Exercise description
I'd like the entries reproduced exactly, with all pictures omitted.

Dataset entries
--
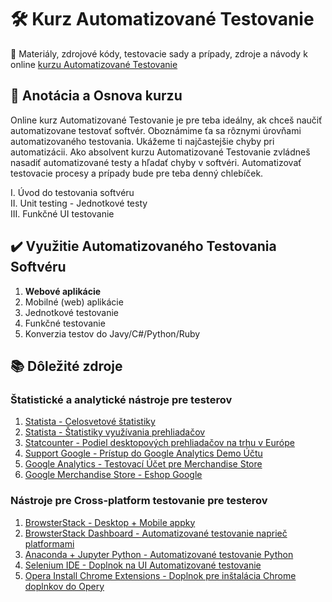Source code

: # :hammer_and_wrench: Kurz Automatizované Testovanie
:briefcase: Materiály, zdrojové kódy, testovacie sady a prípady, zdroje a návody k online [kurzu Automatizované Testovanie](https://www.vita.sk/online-kurz-automatizovane-testovanie-i-zaciatocnik/)

## 📑 Anotácia a Osnova kurzu 
Online kurz Automatizované Testovanie je pre teba ideálny, ak chceš naučiť automatizovane testovať softvér. Oboznámime ťa sa rôznymi úrovňami automatizovaného testovania. Ukážeme ti najčastejšie chyby pri automatizácii. Ako absolvent kurzu Automatizované Testovanie zvládneš nasadiť automatizované testy a hľadať chyby v softvéri. Automatizovať testovacie procesy a prípady bude pre teba denný chlebíček.

I. Úvod do testovania softvéru  
II. Unit testing - Jednotkové testy  
III. Funkčné UI testovanie  

## :heavy_check_mark: Využitie Automatizovaného Testovania Softvéru
1. **Webové aplikácie**
2. Mobilné (web) aplikácie
3. Jednotkové testovanie
4. Funkčné testovanie
5. Konverzia testov do Javy/C#/Python/Ruby

## 📚 Dôležité zdroje
### Štatistické a analytické nástroje pre testerov
1. [Statista - Celosvetové štatistiky](https://www.statista.com/)
2. [Statista - Štatistiky využívania prehliadačov](https://www.statista.com/statistics/272697/market-share-desktop-internet-browser-usa/)
3. [Statcounter - Podiel desktopových prehliadačov na trhu v Európe](https://gs.statcounter.com/browser-market-share/desktop/europe)
4. [Support Google - Prístup do Google Analytics Demo Účtu](https://support.google.com/analytics/answer/6367342?hl=sk#zippy=%2Cobsah-tohto-článku)
5. [Google Analytics - Testovací Účet pre Merchandise Store](https://analytics.google.com/analytics/web/#/report/visitors-overview/a54516992w87479473p92320289/)
6. [Google Merchandise Store - Eshop Google](https://shop.googlemerchandisestore.com/)
### Nástroje pre Cross-platform testovanie pre testerov
1. [BrowsterStack - Desktop + Mobile appky](https://www.browserstack.com/)
2. [BrowsterStack Dashboard - Automatizované testovanie naprieč platformami](https://automate.browserstack.com/dashboard/v2/quick-start/get-started#run-sample-build)
3. [Anaconda + Jupyter Python - Automatizované testovanie Python](https://www.anaconda.com/products/individual)
4. [Selenium IDE - Doplnok na UI Automatizované testovanie](https://chrome.google.com/webstore/detail/selenium-ide)
5. [Opera Install Chrome Extensions - Doplnok pre inštalácia Chrome doplnkov do Opery](https://addons.opera.com/sk/extensions/details/install-chrome-extensions/)
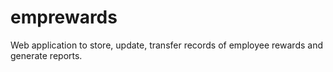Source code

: # emprewards
Web application to store, update, transfer records of employee rewards and generate reports.
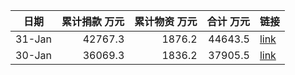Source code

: | 日期 |累计捐款 万元|累计物资 万元|合计 万元|                         链接                         |
|------|------------:|------------:|--------:|------------------------------------------------------|
|31-Jan|      42767.3|       1876.2|  44643.5|[link](http://www.hbsredcross.org.cn/xxgk/10063.jhtml)|
|30-Jan|      36069.3|       1836.2|  37905.5|[link](http://www.hbsredcross.org.cn/xxgk/4858.jhtml) |
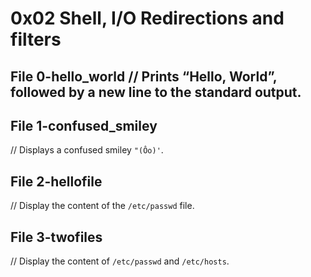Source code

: # 0x02 Shell, I/O Redirections and filters

## File 0-hello_world // Prints “Hello, World”, followed by a new line to the standard output.

## File 1-confused_smiley 
// Displays a confused smiley `"(Ôo)'`.

## File 2-hellofile 
// Display the content of the `/etc/passwd` file.

## File 3-twofiles
// Display the content of `/etc/passwd` and `/etc/hosts`.
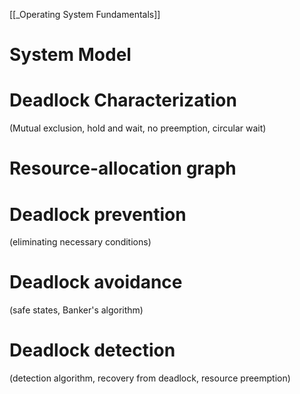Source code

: [[_Operating System Fundamentals]]


# System Model

# Deadlock Characterization
(Mutual exclusion, hold and wait, no preemption, circular wait)

# Resource-allocation graph

# Deadlock prevention
(eliminating necessary conditions)

# Deadlock avoidance
(safe states, Banker's algorithm)

# Deadlock detection
(detection algorithm, recovery from deadlock, resource preemption)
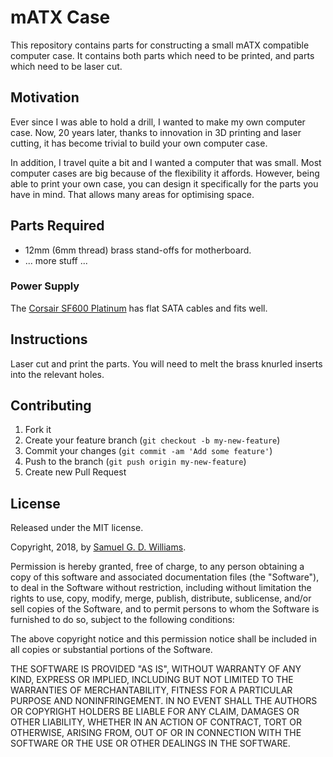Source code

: # mATX Case

This repository contains parts for constructing a small mATX compatible computer case. It contains both parts which need to be printed, and parts which need to be laser cut.

## Motivation

Ever since I was able to hold a drill, I wanted to make my own computer case. Now, 20 years later, thanks to innovation in 3D printing and laser cutting, it has become trivial to build your own computer case.

In addition, I travel quite a bit and I wanted a computer that was small. Most computer cases are big because of the flexibility it affords. However, being able to print your own case, you can design it specifically for the parts you have in mind. That allows many areas for optimising space.

## Parts Required

- 12mm (6mm thread) brass stand-offs for motherboard.
- ... more stuff ...

### Power Supply

The [Corsair SF600 Platinum][1] has flat SATA cables and fits well.

[1]: https://www.corsair.com/us/en/Categories/Products/Power-Supply-Units/Power-Supply-Units-Advanced/SF-Series/p/CP-9020182-NA

## Instructions

Laser cut and print the parts. You will need to melt the brass knurled inserts into the relevant holes.

## Contributing

1. Fork it
2. Create your feature branch (`git checkout -b my-new-feature`)
3. Commit your changes (`git commit -am 'Add some feature'`)
4. Push to the branch (`git push origin my-new-feature`)
5. Create new Pull Request

## License

Released under the MIT license.

Copyright, 2018, by [Samuel G. D. Williams](http://www.codeotaku.com/samuel-williams).

Permission is hereby granted, free of charge, to any person obtaining a copy
of this software and associated documentation files (the "Software"), to deal
in the Software without restriction, including without limitation the rights
to use, copy, modify, merge, publish, distribute, sublicense, and/or sell
copies of the Software, and to permit persons to whom the Software is
furnished to do so, subject to the following conditions:

The above copyright notice and this permission notice shall be included in
all copies or substantial portions of the Software.

THE SOFTWARE IS PROVIDED "AS IS", WITHOUT WARRANTY OF ANY KIND, EXPRESS OR
IMPLIED, INCLUDING BUT NOT LIMITED TO THE WARRANTIES OF MERCHANTABILITY,
FITNESS FOR A PARTICULAR PURPOSE AND NONINFRINGEMENT. IN NO EVENT SHALL THE
AUTHORS OR COPYRIGHT HOLDERS BE LIABLE FOR ANY CLAIM, DAMAGES OR OTHER
LIABILITY, WHETHER IN AN ACTION OF CONTRACT, TORT OR OTHERWISE, ARISING FROM,
OUT OF OR IN CONNECTION WITH THE SOFTWARE OR THE USE OR OTHER DEALINGS IN
THE SOFTWARE.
--
Answer to this task
Source code

: # :hammer_and_wrench: Kurz Automatizované Testovanie
:briefcase: Materiály, zdrojové kódy, testovacie sady a prípady, zdroje a návody k online [kurzu Automatizované Testovanie](https://www.vita.sk/online-kurz-automatizovane-testovanie-i-zaciatocnik/)

## 📑 Anotácia a Osnova kurzu 
Online kurz Automatizované Testovanie je pre teba ideálny, ak chceš naučiť automatizovane testovať softvér. Oboznámime ťa sa rôznymi úrovňami automatizovaného testovania. Ukážeme ti najčastejšie chyby pri automatizácii. Ako absolvent kurzu Automatizované Testovanie zvládneš nasadiť automatizované testy a hľadať chyby v softvéri. Automatizovať testovacie procesy a prípady bude pre teba denný chlebíček.

I. Úvod do testovania softvéru  
II. Unit testing - Jednotkové testy  
III. Funkčné UI testovanie  

## :heavy_check_mark: Využitie Automatizovaného Testovania Softvéru
1. **Webové aplikácie**
2. Mobilné (web) aplikácie
3. Jednotkové testovanie
4. Funkčné testovanie
5. Konverzia testov do Javy/C#/Python/Ruby

## 📚 Dôležité zdroje
### Štatistické a analytické nástroje pre testerov
1. [Statista - Celosvetové štatistiky](https://www.statista.com/)
2. [Statista - Štatistiky využívania prehliadačov](https://www.statista.com/statistics/272697/market-share-desktop-internet-browser-usa/)
3. [Statcounter - Podiel desktopových prehliadačov na trhu v Európe](https://gs.statcounter.com/browser-market-share/desktop/europe)
4. [Support Google - Prístup do Google Analytics Demo Účtu](https://support.google.com/analytics/answer/6367342?hl=sk#zippy=%2Cobsah-tohto-článku)
5. [Google Analytics - Testovací Účet pre Merchandise Store](https://analytics.google.com/analytics/web/#/report/visitors-overview/a54516992w87479473p92320289/)
6. [Google Merchandise Store - Eshop Google](https://shop.googlemerchandisestore.com/)
### Nástroje pre Cross-platform testovanie pre testerov
1. [BrowsterStack - Desktop + Mobile appky](https://www.browserstack.com/)
2. [BrowsterStack Dashboard - Automatizované testovanie naprieč platformami](https://automate.browserstack.com/dashboard/v2/quick-start/get-started#run-sample-build)
3. [Anaconda + Jupyter Python - Automatizované testovanie Python](https://www.anaconda.com/products/individual)
4. [Selenium IDE - Doplnok na UI Automatizované testovanie](https://chrome.google.com/webstore/detail/selenium-ide)
5. [Opera Install Chrome Extensions - Doplnok pre inštalácia Chrome doplnkov do Opery](https://addons.opera.com/sk/extensions/details/install-chrome-extensions/)
Source code

: # emprewards
Web application to store, update, transfer records of employee rewards and generate reports.
Source code

: | 日期 |累计捐款 万元|累计物资 万元|合计 万元|                         链接                         |
|------|------------:|------------:|--------:|------------------------------------------------------|
|31-Jan|      42767.3|       1876.2|  44643.5|[link](http://www.hbsredcross.org.cn/xxgk/10063.jhtml)|
|30-Jan|      36069.3|       1836.2|  37905.5|[link](http://www.hbsredcross.org.cn/xxgk/4858.jhtml) |
Source code

: # 0x02 Shell, I/O Redirections and filters

## File 0-hello_world // Prints “Hello, World”, followed by a new line to the standard output.

## File 1-confused_smiley 
// Displays a confused smiley `"(Ôo)'`.

## File 2-hellofile 
// Display the content of the `/etc/passwd` file.

## File 3-twofiles
// Display the content of `/etc/passwd` and `/etc/hosts`.
Source code

: [[_Operating System Fundamentals]]


# System Model

# Deadlock Characterization
(Mutual exclusion, hold and wait, no preemption, circular wait)

# Resource-allocation graph

# Deadlock prevention
(eliminating necessary conditions)

# Deadlock avoidance
(safe states, Banker's algorithm)

# Deadlock detection
(detection algorithm, recovery from deadlock, resource preemption)
Source code

: # mATX Case

This repository contains parts for constructing a small mATX compatible computer case. It contains both parts which need to be printed, and parts which need to be laser cut.

## Motivation

Ever since I was able to hold a drill, I wanted to make my own computer case. Now, 20 years later, thanks to innovation in 3D printing and laser cutting, it has become trivial to build your own computer case.

In addition, I travel quite a bit and I wanted a computer that was small. Most computer cases are big because of the flexibility it affords. However, being able to print your own case, you can design it specifically for the parts you have in mind. That allows many areas for optimising space.

## Parts Required

- 12mm (6mm thread) brass stand-offs for motherboard.
- ... more stuff ...

### Power Supply

The [Corsair SF600 Platinum][1] has flat SATA cables and fits well.

[1]: https://www.corsair.com/us/en/Categories/Products/Power-Supply-Units/Power-Supply-Units-Advanced/SF-Series/p/CP-9020182-NA

## Instructions

Laser cut and print the parts. You will need to melt the brass knurled inserts into the relevant holes.

## Contributing

1. Fork it
2. Create your feature branch (`git checkout -b my-new-feature`)
3. Commit your changes (`git commit -am 'Add some feature'`)
4. Push to the branch (`git push origin my-new-feature`)
5. Create new Pull Request

## License

Released under the MIT license.

Copyright, 2018, by [Samuel G. D. Williams](http://www.codeotaku.com/samuel-williams).

Permission is hereby granted, free of charge, to any person obtaining a copy
of this software and associated documentation files (the "Software"), to deal
in the Software without restriction, including without limitation the rights
to use, copy, modify, merge, publish, distribute, sublicense, and/or sell
copies of the Software, and to permit persons to whom the Software is
furnished to do so, subject to the following conditions:

The above copyright notice and this permission notice shall be included in
all copies or substantial portions of the Software.

THE SOFTWARE IS PROVIDED "AS IS", WITHOUT WARRANTY OF ANY KIND, EXPRESS OR
IMPLIED, INCLUDING BUT NOT LIMITED TO THE WARRANTIES OF MERCHANTABILITY,
FITNESS FOR A PARTICULAR PURPOSE AND NONINFRINGEMENT. IN NO EVENT SHALL THE
AUTHORS OR COPYRIGHT HOLDERS BE LIABLE FOR ANY CLAIM, DAMAGES OR OTHER
LIABILITY, WHETHER IN AN ACTION OF CONTRACT, TORT OR OTHERWISE, ARISING FROM,
OUT OF OR IN CONNECTION WITH THE SOFTWARE OR THE USE OR OTHER DEALINGS IN
THE SOFTWARE.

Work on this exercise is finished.